*** PROVIDED DATA ***

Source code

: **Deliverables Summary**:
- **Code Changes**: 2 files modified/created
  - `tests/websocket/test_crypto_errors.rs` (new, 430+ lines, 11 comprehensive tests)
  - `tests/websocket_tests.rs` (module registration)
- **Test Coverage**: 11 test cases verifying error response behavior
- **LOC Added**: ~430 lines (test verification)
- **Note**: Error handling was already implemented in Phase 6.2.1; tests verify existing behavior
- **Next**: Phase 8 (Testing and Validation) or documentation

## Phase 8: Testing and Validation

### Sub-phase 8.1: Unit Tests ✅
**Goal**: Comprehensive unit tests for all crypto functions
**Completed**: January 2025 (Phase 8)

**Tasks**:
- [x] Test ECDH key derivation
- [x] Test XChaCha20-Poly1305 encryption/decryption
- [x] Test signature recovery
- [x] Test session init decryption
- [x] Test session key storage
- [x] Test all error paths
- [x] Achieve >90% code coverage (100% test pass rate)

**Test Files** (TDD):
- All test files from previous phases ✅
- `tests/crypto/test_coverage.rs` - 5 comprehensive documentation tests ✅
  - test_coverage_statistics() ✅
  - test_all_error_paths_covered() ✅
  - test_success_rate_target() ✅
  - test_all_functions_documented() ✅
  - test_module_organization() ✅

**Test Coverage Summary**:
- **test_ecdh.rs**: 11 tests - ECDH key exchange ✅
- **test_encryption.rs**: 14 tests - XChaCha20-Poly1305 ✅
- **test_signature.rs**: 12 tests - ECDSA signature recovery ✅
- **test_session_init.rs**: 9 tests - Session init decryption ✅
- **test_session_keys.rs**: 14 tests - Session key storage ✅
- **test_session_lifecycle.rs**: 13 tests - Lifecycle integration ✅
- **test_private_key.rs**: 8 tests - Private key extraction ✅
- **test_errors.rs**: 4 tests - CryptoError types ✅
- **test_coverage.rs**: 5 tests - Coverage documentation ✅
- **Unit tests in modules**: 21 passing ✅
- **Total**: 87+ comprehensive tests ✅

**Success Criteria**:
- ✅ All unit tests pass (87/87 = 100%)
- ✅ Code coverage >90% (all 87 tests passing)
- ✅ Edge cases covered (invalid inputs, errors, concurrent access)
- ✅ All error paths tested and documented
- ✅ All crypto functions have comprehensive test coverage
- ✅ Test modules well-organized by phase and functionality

*** End of PROVIDED DATA ***

#### [WORK TASK]
The entries are to be transcribed exactly, each line in full.

#### [REPLY]
Source code

: **Deliverables Summary**:
- **Code Changes**: 2 files modified/created
  - `tests/websocket/test_crypto_errors.rs` (new, 430+ lines, 11 comprehensive tests)
  - `tests/websocket_tests.rs` (module registration)
- **Test Coverage**: 11 test cases verifying error response behavior
- **LOC Added**: ~430 lines (test verification)
- **Note**: Error handling was already implemented in Phase 6.2.1; tests verify existing behavior
- **Next**: Phase 8 (Testing and Validation) or documentation

## Phase 8: Testing and Validation

### Sub-phase 8.1: Unit Tests ✅
**Goal**: Comprehensive unit tests for all crypto functions
**Completed**: January 2025 (Phase 8)

**Tasks**:
- [x] Test ECDH key derivation
- [x] Test XChaCha20-Poly1305 encryption/decryption
- [x] Test signature recovery
- [x] Test session init decryption
- [x] Test session key storage
- [x] Test all error paths
- [x] Achieve >90% code coverage (100% test pass rate)

**Test Files** (TDD):
- All test files from previous phases ✅
- `tests/crypto/test_coverage.rs` - 5 comprehensive documentation tests ✅
  - test_coverage_statistics() ✅
  - test_all_error_paths_covered() ✅
  - test_success_rate_target() ✅
  - test_all_functions_documented() ✅
  - test_module_organization() ✅

**Test Coverage Summary**:
- **test_ecdh.rs**: 11 tests - ECDH key exchange ✅
- **test_encryption.rs**: 14 tests - XChaCha20-Poly1305 ✅
- **test_signature.rs**: 12 tests - ECDSA signature recovery ✅
- **test_session_init.rs**: 9 tests - Session init decryption ✅
- **test_session_keys.rs**: 14 tests - Session key storage ✅
- **test_session_lifecycle.rs**: 13 tests - Lifecycle integration ✅
- **test_private_key.rs**: 8 tests - Private key extraction ✅
- **test_errors.rs**: 4 tests - CryptoError types ✅
- **test_coverage.rs**: 5 tests - Coverage documentation ✅
- **Unit tests in modules**: 21 passing ✅
- **Total**: 87+ comprehensive tests ✅

**Success Criteria**:
- ✅ All unit tests pass (87/87 = 100%)
- ✅ Code coverage >90% (all 87 tests passing)
- ✅ Edge cases covered (invalid inputs, errors, concurrent access)
- ✅ All error paths tested and documented
- ✅ All crypto functions have comprehensive test coverage
- ✅ Test modules well-organized by phase and functionality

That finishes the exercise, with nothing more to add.